Please write out exactly the lines of the data below from the line holding "right wrist: (118, 231)" through the line holding "right ankle: (528, 469)", and leave out the rest.

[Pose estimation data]
----------------------------------------
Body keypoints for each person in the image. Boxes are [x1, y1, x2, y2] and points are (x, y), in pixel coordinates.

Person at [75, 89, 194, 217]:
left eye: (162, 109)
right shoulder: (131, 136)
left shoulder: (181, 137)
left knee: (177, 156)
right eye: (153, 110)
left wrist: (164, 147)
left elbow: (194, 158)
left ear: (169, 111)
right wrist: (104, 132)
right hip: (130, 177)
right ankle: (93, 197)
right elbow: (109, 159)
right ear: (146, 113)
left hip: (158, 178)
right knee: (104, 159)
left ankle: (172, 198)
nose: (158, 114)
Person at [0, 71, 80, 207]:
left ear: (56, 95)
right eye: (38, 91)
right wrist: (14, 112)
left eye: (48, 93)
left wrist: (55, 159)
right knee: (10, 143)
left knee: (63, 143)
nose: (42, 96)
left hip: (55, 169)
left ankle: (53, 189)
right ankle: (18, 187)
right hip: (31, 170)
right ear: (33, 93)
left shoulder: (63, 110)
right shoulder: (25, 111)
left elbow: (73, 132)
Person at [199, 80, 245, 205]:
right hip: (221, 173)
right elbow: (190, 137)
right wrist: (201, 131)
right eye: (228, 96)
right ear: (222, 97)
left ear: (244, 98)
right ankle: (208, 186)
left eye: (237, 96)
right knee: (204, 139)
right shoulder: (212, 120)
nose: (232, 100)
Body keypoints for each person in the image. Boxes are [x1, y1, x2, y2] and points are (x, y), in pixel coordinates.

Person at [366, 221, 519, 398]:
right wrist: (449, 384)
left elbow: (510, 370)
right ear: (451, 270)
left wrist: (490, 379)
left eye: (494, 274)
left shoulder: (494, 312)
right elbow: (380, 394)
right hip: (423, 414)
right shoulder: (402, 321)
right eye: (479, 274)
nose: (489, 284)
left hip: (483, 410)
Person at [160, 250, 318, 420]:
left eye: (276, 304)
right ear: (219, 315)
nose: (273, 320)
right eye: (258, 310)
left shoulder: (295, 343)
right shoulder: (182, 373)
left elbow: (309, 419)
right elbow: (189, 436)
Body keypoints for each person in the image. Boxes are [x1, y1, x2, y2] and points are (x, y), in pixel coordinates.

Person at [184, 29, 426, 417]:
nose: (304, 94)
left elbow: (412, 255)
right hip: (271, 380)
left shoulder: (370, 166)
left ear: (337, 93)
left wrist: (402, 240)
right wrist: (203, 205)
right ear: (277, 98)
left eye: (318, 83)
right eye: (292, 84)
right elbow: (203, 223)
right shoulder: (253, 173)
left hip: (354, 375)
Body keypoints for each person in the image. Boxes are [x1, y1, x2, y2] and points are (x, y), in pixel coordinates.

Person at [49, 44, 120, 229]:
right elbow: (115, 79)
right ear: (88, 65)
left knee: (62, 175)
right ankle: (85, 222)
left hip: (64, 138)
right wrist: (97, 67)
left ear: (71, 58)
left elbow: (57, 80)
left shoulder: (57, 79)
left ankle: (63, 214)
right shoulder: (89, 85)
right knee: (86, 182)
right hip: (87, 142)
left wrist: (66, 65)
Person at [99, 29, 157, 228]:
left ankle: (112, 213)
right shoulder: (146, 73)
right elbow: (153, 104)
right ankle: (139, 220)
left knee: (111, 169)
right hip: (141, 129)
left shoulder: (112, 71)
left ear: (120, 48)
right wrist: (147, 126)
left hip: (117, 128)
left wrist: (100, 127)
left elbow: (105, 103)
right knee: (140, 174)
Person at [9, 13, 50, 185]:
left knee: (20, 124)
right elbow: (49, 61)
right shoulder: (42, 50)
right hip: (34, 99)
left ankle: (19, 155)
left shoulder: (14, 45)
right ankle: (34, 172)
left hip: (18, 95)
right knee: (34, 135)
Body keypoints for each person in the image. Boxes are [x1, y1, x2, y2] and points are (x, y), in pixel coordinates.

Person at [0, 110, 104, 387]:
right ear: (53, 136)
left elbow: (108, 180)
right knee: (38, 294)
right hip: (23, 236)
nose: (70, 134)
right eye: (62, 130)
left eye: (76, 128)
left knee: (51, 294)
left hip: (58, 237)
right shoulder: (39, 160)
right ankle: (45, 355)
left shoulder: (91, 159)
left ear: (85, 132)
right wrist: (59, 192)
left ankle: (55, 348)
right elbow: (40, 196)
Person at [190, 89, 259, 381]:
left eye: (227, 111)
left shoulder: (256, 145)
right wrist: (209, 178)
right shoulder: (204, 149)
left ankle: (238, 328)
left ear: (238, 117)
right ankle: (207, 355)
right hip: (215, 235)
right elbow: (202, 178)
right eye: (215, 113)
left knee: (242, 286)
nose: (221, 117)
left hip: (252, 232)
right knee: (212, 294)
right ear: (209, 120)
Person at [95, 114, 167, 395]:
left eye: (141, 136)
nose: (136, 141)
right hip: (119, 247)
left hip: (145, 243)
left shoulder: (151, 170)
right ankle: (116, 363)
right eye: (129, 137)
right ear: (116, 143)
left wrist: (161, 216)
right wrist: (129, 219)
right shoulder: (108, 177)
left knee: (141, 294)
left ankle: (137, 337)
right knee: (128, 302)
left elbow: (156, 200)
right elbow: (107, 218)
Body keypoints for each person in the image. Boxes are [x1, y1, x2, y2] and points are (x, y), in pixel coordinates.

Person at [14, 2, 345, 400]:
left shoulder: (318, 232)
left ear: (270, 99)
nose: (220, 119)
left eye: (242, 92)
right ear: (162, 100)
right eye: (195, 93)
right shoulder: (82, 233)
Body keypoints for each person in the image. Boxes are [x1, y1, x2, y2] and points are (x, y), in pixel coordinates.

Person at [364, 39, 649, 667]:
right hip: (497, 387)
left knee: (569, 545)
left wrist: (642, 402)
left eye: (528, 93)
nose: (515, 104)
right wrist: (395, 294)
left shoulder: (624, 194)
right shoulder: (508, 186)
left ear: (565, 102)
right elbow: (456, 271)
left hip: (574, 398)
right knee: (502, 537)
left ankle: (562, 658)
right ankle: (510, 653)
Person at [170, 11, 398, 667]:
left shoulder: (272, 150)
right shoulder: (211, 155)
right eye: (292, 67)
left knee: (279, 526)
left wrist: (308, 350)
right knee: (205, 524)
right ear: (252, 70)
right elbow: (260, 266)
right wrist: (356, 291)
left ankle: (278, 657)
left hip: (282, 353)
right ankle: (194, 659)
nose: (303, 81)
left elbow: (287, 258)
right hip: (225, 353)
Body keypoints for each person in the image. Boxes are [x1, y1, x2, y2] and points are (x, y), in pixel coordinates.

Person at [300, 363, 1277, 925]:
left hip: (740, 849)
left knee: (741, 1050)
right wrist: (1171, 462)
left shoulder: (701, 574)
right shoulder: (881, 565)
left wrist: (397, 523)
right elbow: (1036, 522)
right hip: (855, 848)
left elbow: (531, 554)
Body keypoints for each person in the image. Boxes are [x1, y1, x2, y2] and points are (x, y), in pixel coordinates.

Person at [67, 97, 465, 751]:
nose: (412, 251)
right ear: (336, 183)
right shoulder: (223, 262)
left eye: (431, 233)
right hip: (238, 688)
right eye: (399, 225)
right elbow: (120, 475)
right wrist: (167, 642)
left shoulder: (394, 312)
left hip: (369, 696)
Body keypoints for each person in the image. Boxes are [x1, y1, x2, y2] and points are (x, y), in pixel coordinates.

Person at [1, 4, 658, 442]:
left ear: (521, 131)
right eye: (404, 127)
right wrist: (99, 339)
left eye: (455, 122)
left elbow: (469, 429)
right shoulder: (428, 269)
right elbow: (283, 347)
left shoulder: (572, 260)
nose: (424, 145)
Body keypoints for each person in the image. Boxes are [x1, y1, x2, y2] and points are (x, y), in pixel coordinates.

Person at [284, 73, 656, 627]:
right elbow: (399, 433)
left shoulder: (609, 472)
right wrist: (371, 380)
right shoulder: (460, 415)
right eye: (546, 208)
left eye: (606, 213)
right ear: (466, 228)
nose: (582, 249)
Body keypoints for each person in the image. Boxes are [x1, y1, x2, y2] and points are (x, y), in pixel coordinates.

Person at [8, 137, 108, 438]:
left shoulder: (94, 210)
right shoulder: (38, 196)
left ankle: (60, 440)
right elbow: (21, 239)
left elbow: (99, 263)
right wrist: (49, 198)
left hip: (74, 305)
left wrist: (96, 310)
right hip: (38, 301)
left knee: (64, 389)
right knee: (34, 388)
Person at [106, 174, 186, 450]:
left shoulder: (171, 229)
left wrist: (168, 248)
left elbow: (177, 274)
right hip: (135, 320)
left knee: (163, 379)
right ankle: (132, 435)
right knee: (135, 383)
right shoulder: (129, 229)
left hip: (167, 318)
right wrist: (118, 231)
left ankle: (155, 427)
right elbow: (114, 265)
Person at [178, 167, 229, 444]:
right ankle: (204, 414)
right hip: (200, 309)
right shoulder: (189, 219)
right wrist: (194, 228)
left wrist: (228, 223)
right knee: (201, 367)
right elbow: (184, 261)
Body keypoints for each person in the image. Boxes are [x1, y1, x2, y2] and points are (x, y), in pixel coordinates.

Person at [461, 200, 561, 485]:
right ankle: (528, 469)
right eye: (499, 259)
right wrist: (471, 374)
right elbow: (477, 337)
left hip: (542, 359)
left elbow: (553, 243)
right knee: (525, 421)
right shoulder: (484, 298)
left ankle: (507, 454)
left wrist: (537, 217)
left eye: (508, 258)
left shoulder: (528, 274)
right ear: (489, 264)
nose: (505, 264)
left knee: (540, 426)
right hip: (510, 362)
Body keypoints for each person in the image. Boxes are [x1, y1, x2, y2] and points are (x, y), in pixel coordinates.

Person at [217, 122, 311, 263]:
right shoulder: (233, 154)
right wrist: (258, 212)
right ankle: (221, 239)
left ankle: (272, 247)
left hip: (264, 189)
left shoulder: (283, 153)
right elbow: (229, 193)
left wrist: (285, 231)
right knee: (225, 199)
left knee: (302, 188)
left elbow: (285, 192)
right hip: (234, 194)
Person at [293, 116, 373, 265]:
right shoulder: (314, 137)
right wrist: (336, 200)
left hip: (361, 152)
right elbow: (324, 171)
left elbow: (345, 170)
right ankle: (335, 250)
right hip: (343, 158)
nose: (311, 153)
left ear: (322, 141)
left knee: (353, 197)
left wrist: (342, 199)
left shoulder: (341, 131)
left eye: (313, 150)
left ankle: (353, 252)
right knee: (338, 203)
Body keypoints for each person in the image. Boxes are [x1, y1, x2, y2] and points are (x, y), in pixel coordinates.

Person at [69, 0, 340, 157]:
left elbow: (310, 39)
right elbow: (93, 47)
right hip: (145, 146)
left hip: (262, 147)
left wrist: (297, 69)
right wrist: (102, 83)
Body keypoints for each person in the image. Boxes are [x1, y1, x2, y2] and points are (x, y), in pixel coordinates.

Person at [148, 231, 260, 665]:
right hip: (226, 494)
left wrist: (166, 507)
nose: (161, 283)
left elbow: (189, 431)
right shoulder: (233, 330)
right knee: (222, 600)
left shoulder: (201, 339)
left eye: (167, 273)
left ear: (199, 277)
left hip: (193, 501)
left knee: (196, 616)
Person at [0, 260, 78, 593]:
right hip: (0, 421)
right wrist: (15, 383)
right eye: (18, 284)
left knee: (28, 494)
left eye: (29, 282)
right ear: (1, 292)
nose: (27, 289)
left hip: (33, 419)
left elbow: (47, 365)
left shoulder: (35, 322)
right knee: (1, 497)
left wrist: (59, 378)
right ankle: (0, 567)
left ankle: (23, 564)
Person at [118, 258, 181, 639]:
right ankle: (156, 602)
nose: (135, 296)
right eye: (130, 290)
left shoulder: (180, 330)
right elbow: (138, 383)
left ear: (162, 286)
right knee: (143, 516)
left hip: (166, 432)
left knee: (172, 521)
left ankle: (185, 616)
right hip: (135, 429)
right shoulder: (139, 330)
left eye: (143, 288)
----------------------------------------
_Solution to the exercise:_
right wrist: (118, 231)
left ankle: (155, 427)
right elbow: (114, 265)
Person at [178, 167, 229, 444]:
right ankle: (204, 414)
right hip: (200, 309)
right shoulder: (189, 219)
right wrist: (194, 228)
left wrist: (228, 223)
right knee: (201, 367)
right elbow: (184, 261)
Body keypoints for each person in the image. Boxes are [x1, y1, x2, y2] and points are (x, y), in pixel coordinates.

Person at [461, 200, 561, 485]:
right ankle: (528, 469)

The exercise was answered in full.